Although commercial sex and good marijuana are still available in Tijuana, sin, alas, is no longer the city’s major industry. Today the population is more than one million. City and suburbs are crowded with maquiladora plants, assembling foreign goods for export to the United States. These factories pay the highest wages in Mexico (although still quite low by U.S. standards) and attract workers from all over the republic. Among permanent residents, unemployment is very low.

But it’s said that at any given time, one third of the people in Tijuana are transients, waiting to cross to el otro lado. A whole subculture that feeds off this traffic can be seen around the Tijuana bus station: coyotes (guides) who for a fee will bring them across; enganchadores (labor contractors) who promise jobs; roominghouse operators; hustlers; crooked cops prepared to extort money from the non-Mexicans. The prospective migrants are not simply field hands, making the hazardous passage to the valleys of California to do work that even the most poverty-ravaged Americans will not do. Mexico is also experiencing a “skill drain.” As soon as a young Mexican acquires a skill or craft — carpentry, wood finishing, auto repair — he has the option of departing for the north.
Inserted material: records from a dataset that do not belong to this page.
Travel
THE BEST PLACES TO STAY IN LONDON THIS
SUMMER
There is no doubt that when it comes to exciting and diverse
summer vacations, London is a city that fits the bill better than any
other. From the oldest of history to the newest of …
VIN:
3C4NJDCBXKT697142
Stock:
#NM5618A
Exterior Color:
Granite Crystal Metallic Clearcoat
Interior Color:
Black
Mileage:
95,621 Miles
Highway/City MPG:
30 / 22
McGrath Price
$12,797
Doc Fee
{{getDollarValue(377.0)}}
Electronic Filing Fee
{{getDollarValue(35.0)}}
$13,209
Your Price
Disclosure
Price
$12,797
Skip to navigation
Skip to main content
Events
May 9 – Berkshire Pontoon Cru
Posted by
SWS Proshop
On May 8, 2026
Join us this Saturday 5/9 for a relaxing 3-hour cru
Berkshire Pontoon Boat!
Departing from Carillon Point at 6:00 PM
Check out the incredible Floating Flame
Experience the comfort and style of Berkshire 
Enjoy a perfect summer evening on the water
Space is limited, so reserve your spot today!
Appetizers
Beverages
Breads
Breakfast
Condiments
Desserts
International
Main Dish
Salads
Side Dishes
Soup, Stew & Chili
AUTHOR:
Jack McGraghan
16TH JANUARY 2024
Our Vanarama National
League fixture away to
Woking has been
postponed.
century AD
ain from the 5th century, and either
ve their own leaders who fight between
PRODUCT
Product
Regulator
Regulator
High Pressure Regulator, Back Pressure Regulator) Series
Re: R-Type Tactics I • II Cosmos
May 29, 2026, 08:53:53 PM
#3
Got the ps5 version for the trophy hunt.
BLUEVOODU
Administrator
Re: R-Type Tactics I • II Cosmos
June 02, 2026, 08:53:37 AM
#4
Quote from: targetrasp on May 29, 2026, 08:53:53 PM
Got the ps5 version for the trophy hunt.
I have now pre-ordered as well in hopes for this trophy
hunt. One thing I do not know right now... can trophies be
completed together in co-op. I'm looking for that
The bags held by some of the young men with Jeronimo Vasquez contained tools. And since the economic collapse of 1982 hammered every citizen of Mexico, millions have exercised the option. The destinations of these young skilled Mexicans aren’t limited to the sweatshops of Los Angeles or the broiling fields of the Imperial Valley; increasingly the migrants settle in the cities of the North and East. In New York, I’ve met Mexicans from as far away as Chiapas, the impoverished state that borders Guatemala.

Such men are more likely to stay permanently in the United States than are the migrant agricultural laborers like Jeronimo Vasquez. The skilled workers and craftsmen buy documents that make them seem legal. They establish families. They learn English. They pay taxes and use services. Many of them applied for amnesty under the terms of the Simpson-Rodino Act; the new arrivals are not eligible, but they are still coming.

I’m one of those who believe this is a good thing. The energy of the Mexican immigrant, his capacity for work, has become essential to this country. While Mexicans, legal and illegal, work in fields, wash dishes, grind away in sweatshops, clean bedpans, and mow lawns (and fix transmissions, polish wood, build bookcases), millions of American citizens would rather sit on stoops and wait for welfare checks. If every Mexican in this country went home next week, Americans would starve. The lettuce on your plate in that restaurant got there because a Mexican bent low in the sun and pulled it from the earth. Nothing, in fact, is more bizarre than the stereotype of the “lazy” Mexican, leaning against the wall with his sombrero pulled over his face. I’ve been traveling to Mexico for more than thirty years; the only such Mexicans I’ve ever seen turned out to be suffering from malnutrition.